## Raw data:
○ ○ ○ ○ ○

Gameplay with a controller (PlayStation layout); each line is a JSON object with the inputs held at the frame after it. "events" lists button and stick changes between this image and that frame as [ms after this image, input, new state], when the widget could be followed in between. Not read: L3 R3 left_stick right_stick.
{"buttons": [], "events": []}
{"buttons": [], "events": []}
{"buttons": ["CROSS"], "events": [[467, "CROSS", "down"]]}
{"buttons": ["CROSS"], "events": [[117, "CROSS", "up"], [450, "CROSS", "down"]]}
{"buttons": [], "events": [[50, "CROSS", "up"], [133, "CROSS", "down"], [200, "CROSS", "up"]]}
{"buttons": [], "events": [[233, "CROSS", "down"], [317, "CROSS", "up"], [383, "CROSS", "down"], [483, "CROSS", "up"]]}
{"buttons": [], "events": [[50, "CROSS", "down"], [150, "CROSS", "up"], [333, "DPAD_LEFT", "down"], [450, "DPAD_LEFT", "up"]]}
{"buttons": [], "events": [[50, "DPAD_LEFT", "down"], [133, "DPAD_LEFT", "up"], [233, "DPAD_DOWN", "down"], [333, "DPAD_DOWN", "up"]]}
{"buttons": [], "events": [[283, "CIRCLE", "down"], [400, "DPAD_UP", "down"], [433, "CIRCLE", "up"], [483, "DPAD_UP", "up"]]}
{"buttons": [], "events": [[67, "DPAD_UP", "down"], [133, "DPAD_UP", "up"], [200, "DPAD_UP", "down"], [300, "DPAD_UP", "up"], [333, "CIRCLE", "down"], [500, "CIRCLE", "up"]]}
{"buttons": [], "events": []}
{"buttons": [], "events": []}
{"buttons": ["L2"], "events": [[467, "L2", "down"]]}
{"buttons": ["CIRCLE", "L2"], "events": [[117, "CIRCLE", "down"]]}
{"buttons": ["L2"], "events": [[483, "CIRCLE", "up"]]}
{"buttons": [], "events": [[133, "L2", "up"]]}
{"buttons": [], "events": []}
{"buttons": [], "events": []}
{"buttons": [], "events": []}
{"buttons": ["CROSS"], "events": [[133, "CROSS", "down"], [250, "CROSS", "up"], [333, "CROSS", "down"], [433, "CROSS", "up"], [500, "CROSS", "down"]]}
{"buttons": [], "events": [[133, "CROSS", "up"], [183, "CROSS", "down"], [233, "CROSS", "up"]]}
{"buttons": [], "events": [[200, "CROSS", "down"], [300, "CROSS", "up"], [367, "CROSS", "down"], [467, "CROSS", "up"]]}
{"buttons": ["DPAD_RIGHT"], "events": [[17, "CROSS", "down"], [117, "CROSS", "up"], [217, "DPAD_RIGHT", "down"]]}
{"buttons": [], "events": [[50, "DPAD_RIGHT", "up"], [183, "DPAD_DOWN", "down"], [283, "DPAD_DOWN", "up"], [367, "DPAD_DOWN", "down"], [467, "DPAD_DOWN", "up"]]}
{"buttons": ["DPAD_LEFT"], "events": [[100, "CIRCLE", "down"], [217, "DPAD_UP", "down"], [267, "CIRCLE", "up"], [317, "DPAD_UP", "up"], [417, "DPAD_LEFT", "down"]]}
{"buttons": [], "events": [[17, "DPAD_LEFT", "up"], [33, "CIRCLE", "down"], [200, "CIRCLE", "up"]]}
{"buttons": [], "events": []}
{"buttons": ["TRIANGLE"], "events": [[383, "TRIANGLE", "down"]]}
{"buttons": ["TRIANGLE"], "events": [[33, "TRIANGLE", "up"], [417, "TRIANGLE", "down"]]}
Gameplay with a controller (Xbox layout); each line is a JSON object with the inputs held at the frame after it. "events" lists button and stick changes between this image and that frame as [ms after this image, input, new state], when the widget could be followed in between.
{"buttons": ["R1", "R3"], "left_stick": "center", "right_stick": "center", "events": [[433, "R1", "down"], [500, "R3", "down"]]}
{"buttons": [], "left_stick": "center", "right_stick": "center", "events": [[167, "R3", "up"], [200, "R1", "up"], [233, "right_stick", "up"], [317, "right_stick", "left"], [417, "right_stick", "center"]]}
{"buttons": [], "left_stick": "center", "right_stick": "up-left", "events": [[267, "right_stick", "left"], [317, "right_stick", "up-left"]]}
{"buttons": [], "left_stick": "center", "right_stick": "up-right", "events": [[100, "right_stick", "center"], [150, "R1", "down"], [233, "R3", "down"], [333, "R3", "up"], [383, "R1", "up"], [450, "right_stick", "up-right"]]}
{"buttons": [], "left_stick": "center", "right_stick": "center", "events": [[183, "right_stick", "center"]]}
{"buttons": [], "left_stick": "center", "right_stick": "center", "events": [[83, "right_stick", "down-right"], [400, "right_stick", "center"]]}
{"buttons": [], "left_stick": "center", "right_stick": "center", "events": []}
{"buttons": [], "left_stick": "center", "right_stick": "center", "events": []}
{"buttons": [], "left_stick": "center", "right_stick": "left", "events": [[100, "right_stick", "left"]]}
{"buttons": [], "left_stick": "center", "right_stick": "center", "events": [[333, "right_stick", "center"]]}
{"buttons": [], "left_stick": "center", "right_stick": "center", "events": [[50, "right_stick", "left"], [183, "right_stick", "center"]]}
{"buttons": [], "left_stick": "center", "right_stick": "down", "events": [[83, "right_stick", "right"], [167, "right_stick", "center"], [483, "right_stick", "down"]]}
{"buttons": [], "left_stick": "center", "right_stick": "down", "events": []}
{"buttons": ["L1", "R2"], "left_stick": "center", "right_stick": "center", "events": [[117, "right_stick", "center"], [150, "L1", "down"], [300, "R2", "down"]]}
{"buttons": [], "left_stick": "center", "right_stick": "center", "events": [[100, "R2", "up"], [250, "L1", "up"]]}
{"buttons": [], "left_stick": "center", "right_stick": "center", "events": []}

○ ○ ○ ○ ○

Reproduce the records exactly, keeping every line.

## Response area:
Gameplay with a controller (PlayStation layout); each line is a JSON object with the inputs held at the frame after it. "events" lists button and stick changes between this image and that frame as [ms after this image, input, new state], when the widget could be followed in between. Not read: L3 R3 left_stick right_stick.
{"buttons": [], "events": []}
{"buttons": [], "events": []}
{"buttons": ["CROSS"], "events": [[467, "CROSS", "down"]]}
{"buttons": ["CROSS"], "events": [[117, "CROSS", "up"], [450, "CROSS", "down"]]}
{"buttons": [], "events": [[50, "CROSS", "up"], [133, "CROSS", "down"], [200, "CROSS", "up"]]}
{"buttons": [], "events": [[233, "CROSS", "down"], [317, "CROSS", "up"], [383, "CROSS", "down"], [483, "CROSS", "up"]]}
{"buttons": [], "events": [[50, "CROSS", "down"], [150, "CROSS", "up"], [333, "DPAD_LEFT", "down"], [450, "DPAD_LEFT", "up"]]}
{"buttons": [], "events": [[50, "DPAD_LEFT", "down"], [133, "DPAD_LEFT", "up"], [233, "DPAD_DOWN", "down"], [333, "DPAD_DOWN", "up"]]}
{"buttons": [], "events": [[283, "CIRCLE", "down"], [400, "DPAD_UP", "down"], [433, "CIRCLE", "up"], [483, "DPAD_UP", "up"]]}
{"buttons": [], "events": [[67, "DPAD_UP", "down"], [133, "DPAD_UP", "up"], [200, "DPAD_UP", "down"], [300, "DPAD_UP", "up"], [333, "CIRCLE", "down"], [500, "CIRCLE", "up"]]}
{"buttons": [], "events": []}
{"buttons": [], "events": []}
{"buttons": ["L2"], "events": [[467, "L2", "down"]]}
{"buttons": ["CIRCLE", "L2"], "events": [[117, "CIRCLE", "down"]]}
{"buttons": ["L2"], "events": [[483, "CIRCLE", "up"]]}
{"buttons": [], "events": [[133, "L2", "up"]]}
{"buttons": [], "events": []}
{"buttons": [], "events": []}
{"buttons": [], "events": []}
{"buttons": ["CROSS"], "events": [[133, "CROSS", "down"], [250, "CROSS", "up"], [333, "CROSS", "down"], [433, "CROSS", "up"], [500, "CROSS", "down"]]}
{"buttons": [], "events": [[133, "CROSS", "up"], [183, "CROSS", "down"], [233, "CROSS", "up"]]}
{"buttons": [], "events": [[200, "CROSS", "down"], [300, "CROSS", "up"], [367, "CROSS", "down"], [467, "CROSS", "up"]]}
{"buttons": ["DPAD_RIGHT"], "events": [[17, "CROSS", "down"], [117, "CROSS", "up"], [217, "DPAD_RIGHT", "down"]]}
{"buttons": [], "events": [[50, "DPAD_RIGHT", "up"], [183, "DPAD_DOWN", "down"], [283, "DPAD_DOWN", "up"], [367, "DPAD_DOWN", "down"], [467, "DPAD_DOWN", "up"]]}
{"buttons": ["DPAD_LEFT"], "events": [[100, "CIRCLE", "down"], [217, "DPAD_UP", "down"], [267, "CIRCLE", "up"], [317, "DPAD_UP", "up"], [417, "DPAD_LEFT", "down"]]}
{"buttons": [], "events": [[17, "DPAD_LEFT", "up"], [33, "CIRCLE", "down"], [200, "CIRCLE", "up"]]}
{"buttons": [], "events": []}
{"buttons": ["TRIANGLE"], "events": [[383, "TRIANGLE", "down"]]}
{"buttons": ["TRIANGLE"], "events": [[33, "TRIANGLE", "up"], [417, "TRIANGLE", "down"]]}
Gameplay with a controller (Xbox layout); each line is a JSON object with the inputs held at the frame after it. "events" lists button and stick changes between this image and that frame as [ms after this image, input, new state], when the widget could be followed in between.
{"buttons": ["R1", "R3"], "left_stick": "center", "right_stick": "center", "events": [[433, "R1", "down"], [500, "R3", "down"]]}
{"buttons": [], "left_stick": "center", "right_stick": "center", "events": [[167, "R3", "up"], [200, "R1", "up"], [233, "right_stick", "up"], [317, "right_stick", "left"], [417, "right_stick", "center"]]}
{"buttons": [], "left_stick": "center", "right_stick": "up-left", "events": [[267, "right_stick", "left"], [317, "right_stick", "up-left"]]}
{"buttons": [], "left_stick": "center", "right_stick": "up-right", "events": [[100, "right_stick", "center"], [150, "R1", "down"], [233, "R3", "down"], [333, "R3", "up"], [383, "R1", "up"], [450, "right_stick", "up-right"]]}
{"buttons": [], "left_stick": "center", "right_stick": "center", "events": [[183, "right_stick", "center"]]}
{"buttons": [], "left_stick": "center", "right_stick": "center", "events": [[83, "right_stick", "down-right"], [400, "right_stick", "center"]]}
{"buttons": [], "left_stick": "center", "right_stick": "center", "events": []}
{"buttons": [], "left_stick": "center", "right_stick": "center", "events": []}
{"buttons": [], "left_stick": "center", "right_stick": "left", "events": [[100, "right_stick", "left"]]}
{"buttons": [], "left_stick": "center", "right_stick": "center", "events": [[333, "right_stick", "center"]]}
{"buttons": [], "left_stick": "center", "right_stick": "center", "events": [[50, "right_stick", "left"], [183, "right_stick", "center"]]}
{"buttons": [], "left_stick": "center", "right_stick": "down", "events": [[83, "right_stick", "right"], [167, "right_stick", "center"], [483, "right_stick", "down"]]}
{"buttons": [], "left_stick": "center", "right_stick": "down", "events": []}
{"buttons": ["L1", "R2"], "left_stick": "center", "right_stick": "center", "events": [[117, "right_stick", "center"], [150, "L1", "down"], [300, "R2", "down"]]}
{"buttons": [], "left_stick": "center", "right_stick": "center", "events": [[100, "R2", "up"], [250, "L1", "up"]]}
{"buttons": [], "left_stick": "center", "right_stick": "center", "events": []}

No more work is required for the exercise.